Pertanyaannya, jika hampir semua medan pengalaman perempuan mengalami
penindasan sehingga tidak dapat menunjukkan jati dirinya, maka dari manakah
perempuan mesti menempatkan pijakannya agar dapat setara dengan laki-laki? Bukankah
semua ruang pengalaman manusia sudah dari awal dinarasikan melalui cara pandang
laki-laki?
Belakangan, ideologi gender banyak menuai kritik melalui perspektif
feminisme yang kadang secara global tidak mampu menerjemahkan permasalahan
lokal para perempuan. Di tingkat yang paling kecil, kadang feminisme global
mengalami kebuntuan. Perspektif yang terlampau barat, malah justru menjadi soal
tersendiri. Feminisme barat, dalam hal ini dengan kata lain terlampau
eropasentris. Terlalu kebarat-baratan.
Itulah sebabnya, perjuangan perempuan di manapun mesti mengambil
pijakannya bukan dari panggung yang sudah diciptakan barat. Pijakannya, dengan
kata lain, mesti bertolak dari "tanahnya" sendiri, tempat
perempuan-perempuan menjalani kehidupannya.

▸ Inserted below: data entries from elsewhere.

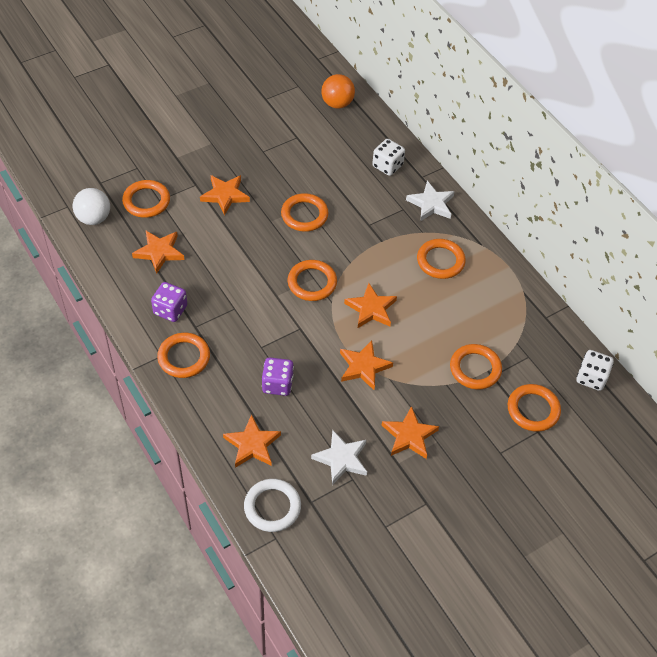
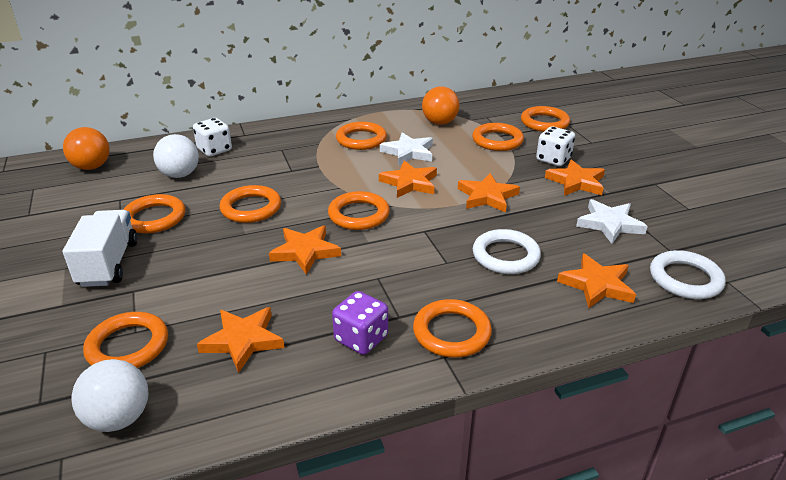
camera: 75 degrees left, 20 degrees down
orange star [200,175,250,215] -> orange star moved to [269,225,341,274]
purple dice [262,357,294,396] -> white ring [473,229,541,274]
white star [406,181,455,221] -> white star moved to [380,132,433,165]
white dice [577,350,614,391] -> white dice moved to [536,126,575,166]
none -> white truck [63,210,137,287]
none -> orange ring [123,194,185,233]
none -> white ball [153,134,199,178]
none -> orange ball [422,86,460,125]

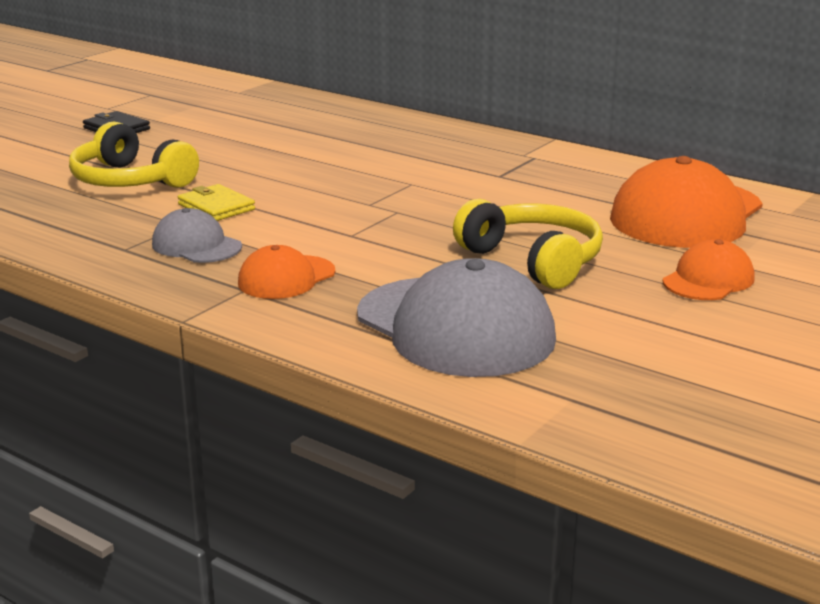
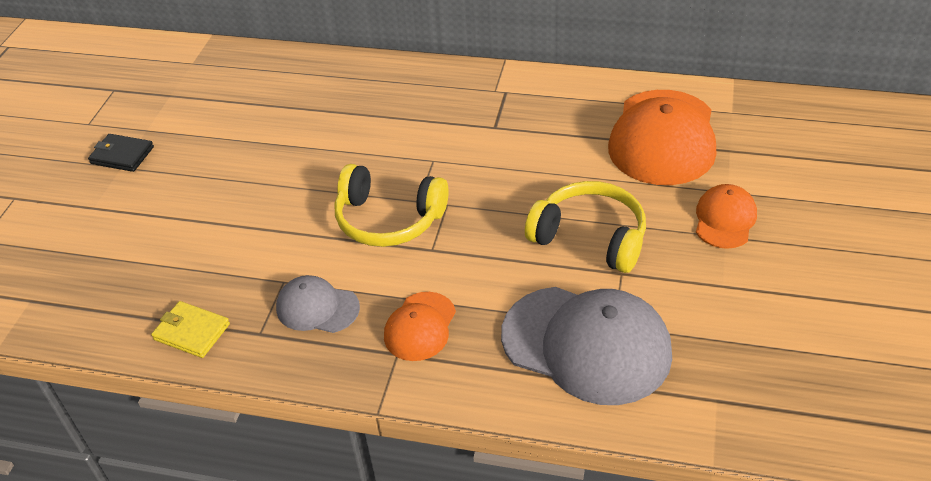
camera: 20 degrees left, 20 degrees up
yellow headphones [69,122,199,188] -> yellow headphones moved to [335,164,449,247]
yellow wallet [178,184,255,221] -> yellow wallet moved to [151,301,230,358]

Narasi feminisme selama ini yang terlampau eropasentris, mau tidak mau
mesti didudukkan dengan hati-hati. Imajinasi feminisme barat adalah imajinasi
yang lahir tidak jauh dari hubungan kolonialisme barat dengan negeri-negeri
koloninya. Dia, ibarat "suara pembebasan" yang terdengar asing. Di
sana-sini apa yang dibangun secara konseptual, di banyak hal tidak cocok dengan
kebudayaan masyarakat timur yang tipikal dan khas.
Itulah sebabnya, kesadaran perempuan mesti digali dari tempatnya hidup itu
sendiri. Bahasa perjuangannya mesti diucapkan melalui "lidahnya"

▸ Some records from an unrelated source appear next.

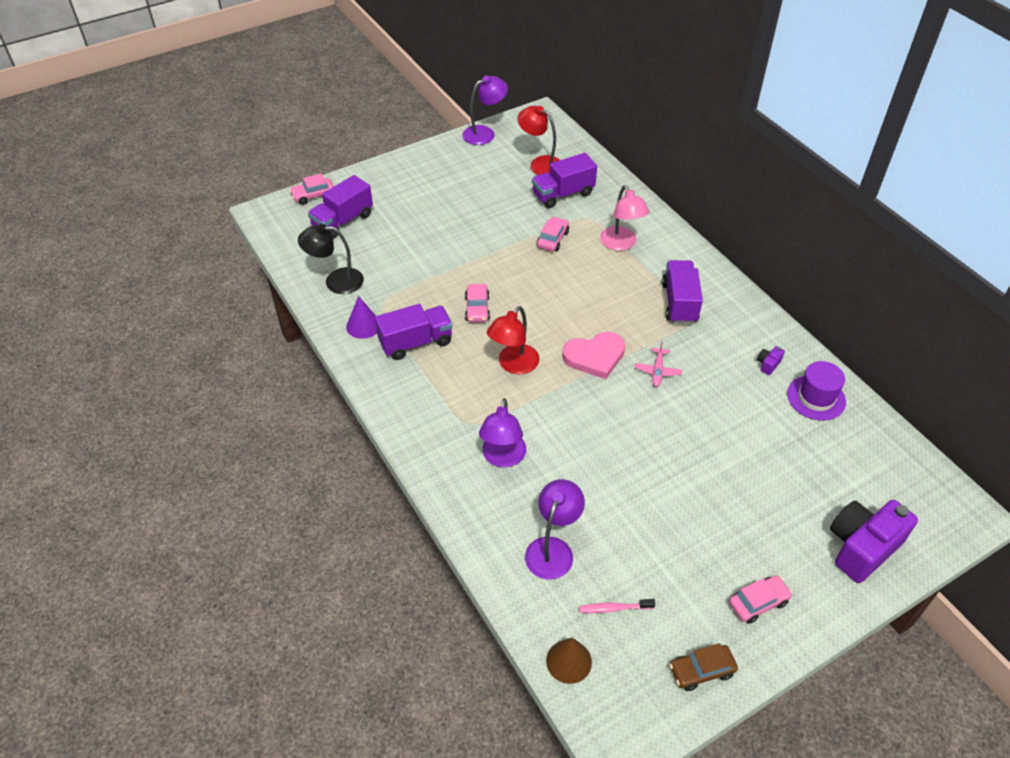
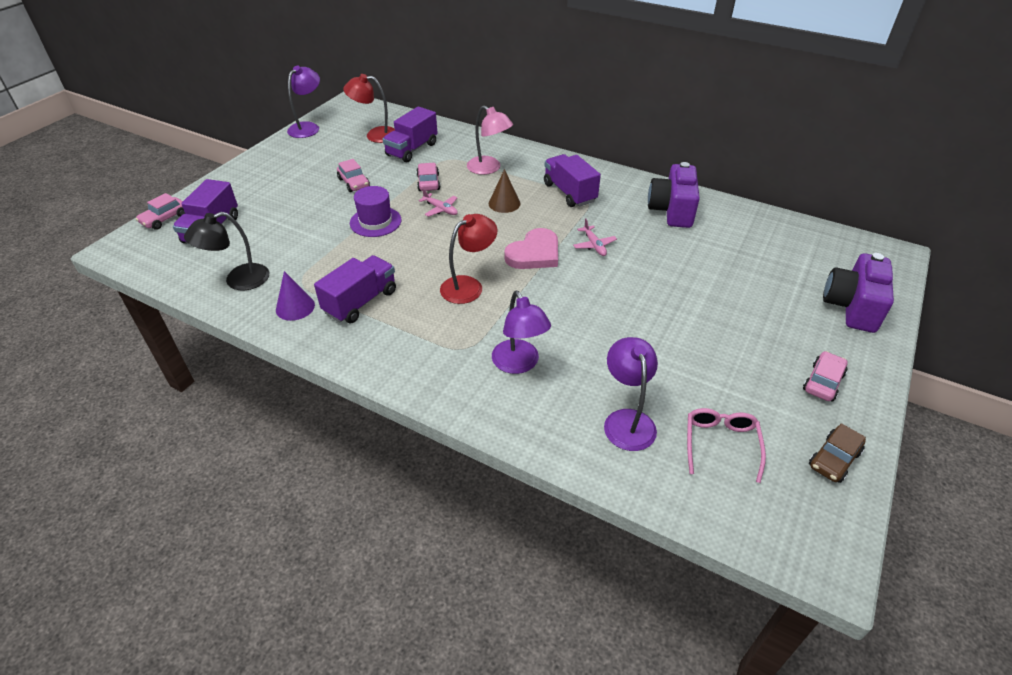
camera: 30 degrees left, 5 degrees down
pink car [465,284,490,322] -> pink car moved to [337,159,370,192]
red lamp [487,306,539,374] -> red lamp turned 135 degrees counterclockwise [440,214,497,304]
brown cone [546,638,592,684] -> brown cone moved to [489,169,520,213]
pink toothbrush [579,599,655,613] -> pink glasses [687,408,766,483]
purple camera [757,346,785,375] -> purple camera [648,162,700,228], size x2.49
purple hat [787,361,846,421] -> purple hat moved to [350,186,402,237]
none -> pink plane [419,189,458,217]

sendiri. Diambil dari "perutnya" itu sendiri. Dari kehidupannya yang
paling intim sekalipun.
Atas dasar itulah, eike menyarankan, mulai saat ini perjuangan perempuan
mesti menggunakan bahasa lokalnya, bahasa yang dipakai sehari-hari sebagai
bahasa kesadarannya, di mana dari itu kehidupan kultural perempuan bermula.
Sampai di sini, perjuangan perempuan bukanlah mau menyasar kehidupan
sehari-hari yang nampak alami. Seolah-olah natural dan tanpa bias gender
walaupun di balik semua itu ada ideologi dominan yang berperan besar
menciptakannya. Perjuangan perempuan, singkat kata, hingga saat ini adalah
perjuangan kultural, bukan menerima kehidupan natural yang selama ini
mengelilinginya.
Dengan kata lain, dari semua itu perempuan mesti menciptakan budayanya
sendiri. Kehidupan yang bersih dari cara pandang laki-laki yang
mensubtitusinya.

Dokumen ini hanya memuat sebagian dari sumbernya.